Success requires my long-term personal oral hygiene, mechanical plaque removal (daily brushing and flossing), completion of recommended dental therapy, periodic periodontal visits (dental clinic care), regular follow-up appointments and overall general health.
There may be several follow-up clinical visits for the first year following surgery. It is my responsibility to see the doctor at least once a year for evaluation of implant performance and oral hygiene maintenance.
I have provided as accurate and complete medical and personal history as possible, including those antibiotics, drugs, medications, and foods to which I am allergic. I will follow any and all instructions as explained and directed to me, and permit all required diagnostic procedures. I have had an opportunity to discuss my past medical and health history including any serious problems and/or injury with the doctor.
Necessary Follow-up Care and Self-Care. Natural teeth and appliances should be maintained daily in a clean, hygienic manner. I should follow post-operative instructions given after surgery to ensure proper healing. I will need to come for appointments following the procedure so that my healing may be monitored and so that my doctor can evaluate and report on the outcome of the surgery upon completion of healing.
I will not drink alcohol or take non-prescribed drugs during the treatment period. If sedation or general anesthesia is used I will not to operate a motor vehicle or hazardous device for at least 24 hours or more until full recovered from the effects of the anesthesia or drugs.
I will let the doctor’s office know if I change my address so I can be contacted for any recalls.
I give permission for persons other than the doctors involved on my care and treatment to observe this operation (such as company representatives and dentists who are learning the procedure) and I consent to photography, filming, recording and x-rays of my oral and facial structures and the procedure, and their publication for educational and scientific purposes, provided my identity is not revealed. I give up all rights for compensation for publication of these records.
If teeth are removed during treatment, they may be retained for training purposes and then disposed of sensitively.

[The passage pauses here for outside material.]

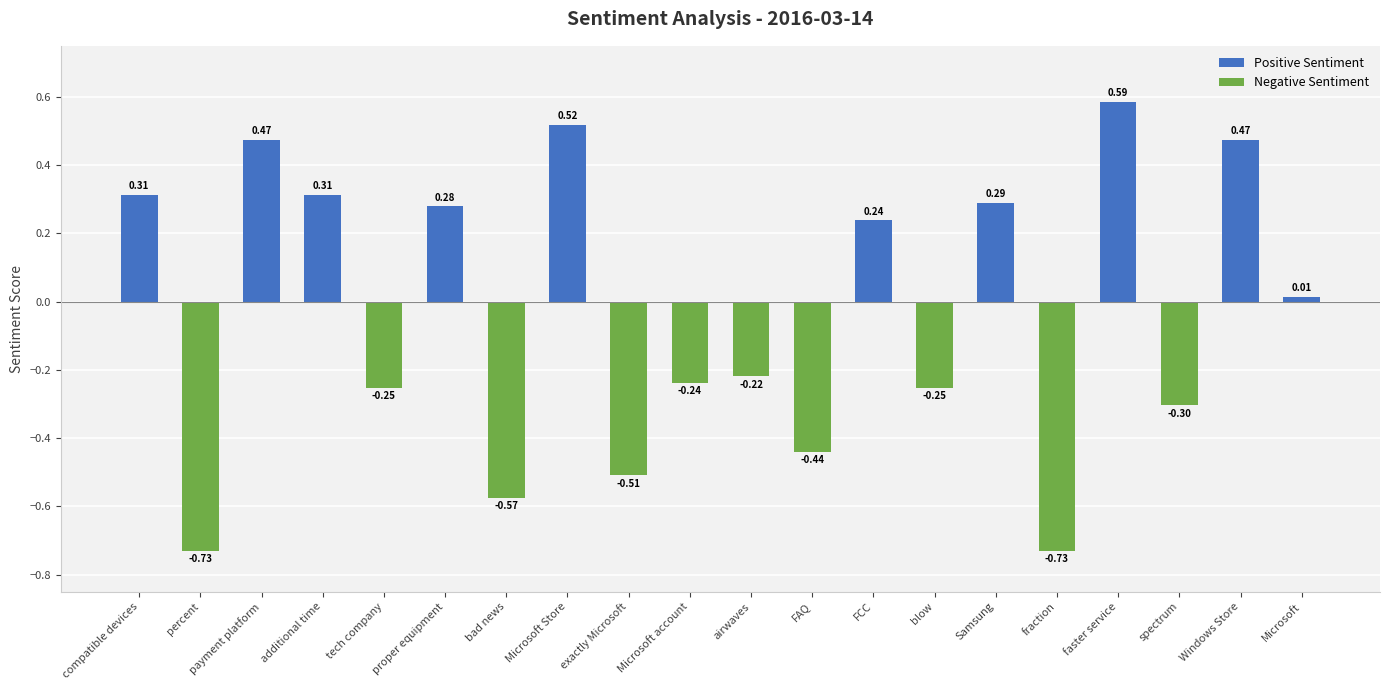

At which category does the chart reach its peak across all series?

faster service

I know the fee that I am to be charged. I am satisfied with it and know that it does not include additional post-operative x-rays, injections or anesthetics that may later be necessary to correct any complications. As a courtesy to me, the office staff will help prepare and file insurance claims should I be insured. However, the agreement of the insurance company to pay for medical expenses is a contract between myself and the insurance company and does not relieve my responsibility to pay for services provided. Some and perhaps all of the services provided may not be covered or not considered reasonable and customary by my insurance company. I am responsible for paying all co-pays and deductibles at the time services are rendered and all costs that have not been paid for by my insurance within 45 days. Otherwise, all payments are due at the time services are rendered. All accounts not paid in full within 90 days shall accrue interest at the rate of 18% per year. I will be liable for all collection costs, including court costs and attorney fees
I read and write English. I have read and understand this form. All blanks or statements requiring insertion or completion were filled in and inapplicable paragraphs, if any, were stricken before I signed. I have been encouraged to ask questions, and am satisfied with the answers. I have read this entire form. I give my informed consent for surgery and anesthesia.
Someone at the doctor’s office has explained this form, my condition, the procedure, how the procedure could help me, things that can go wrong, and my other options, including not having anything done. I want to have the procedure done.